◆ Verilen metin
Türkiye'de uzun yaşayanların yoğun olarak bulunduğu ilçede
ikiz ninelere, kardeşlerinin eşi olan 86 yaşındaki gelinleri
Fadime Bilgen bakıyor. Sekiz kardeşin arasında ikiz doğan sevimli ninelerin anneleri, 100 yaşında
vefat etmiş. İkiz kardeşlerden Hediye bir, Esma ise iki defa evlenmiş. Esma Telliel, "İki kişiyle evlendim. Biriyle 35 sene, biriyle 20 sene durdum." diyor. "Belki bir daha evlenirsiniz." cevabına karşılık ise gülerek, "Ne evlenmesi? 94 yaşındayız oğlum. Ben
ölüm bekliyorum artık.
Allah sağlıklı ömür versin. Ayağım kırık, bir çayı zor dolduruyorum." şeklinde konuşuyor.
Uzun yaşamalarındaki sırrı öğrenmek için ne yiyip içtikleri konusunda sorular sorulduğunu ifade eden ikiz nineler, "Canavar gibi yer, canavar gibi işlerdik (çalışırdık). Hiçbir şey sakınmadık, her şeyi yedik.

◆ Toplanan veriler
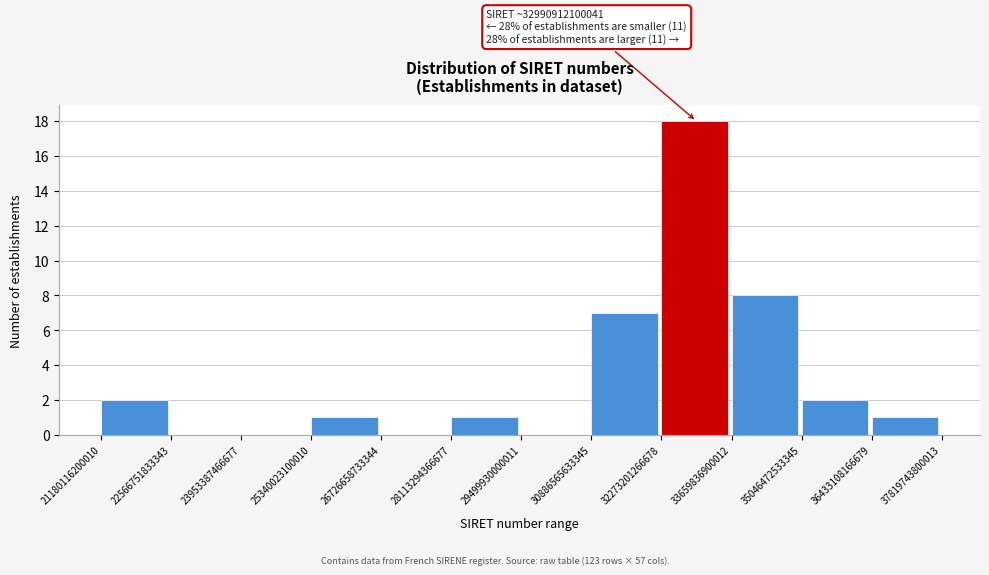

Which range on the x-axis has the tallest bar?

32273201266678 to 33659836900012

◆ Alıştırma görevleri
A: İkiz nineleri anlatan metne göre ikizlerin bakımını kim üstleniyor?
B: İkiz nineleri anlatan metni iki cümleyle özetleyin.

◆ Görev görev çözümler
A: İkizlere, kardeşlerinin eşi olan 86 yaşındaki gelinleri Fadime Bilgen bakıyor.

B: Türkiye'de uzun yaşayanların yoğun olarak bulunduğu bir ilçede yaşayan 94 yaşındaki ikiz ninelere, 86 yaşındaki gelinleri Fadime Bilgen bakıyor; ikizlerin anneleri de 100 yaşında vefat etmiş. Hediye bir, Esma iki kez evlenmiş; uzun ömürlerinin sırrı sorulduğunda ise ikizler hiçbir şeyden sakınmadan her şeyi yediklerini ve çok çalıştıklarını söylüyor.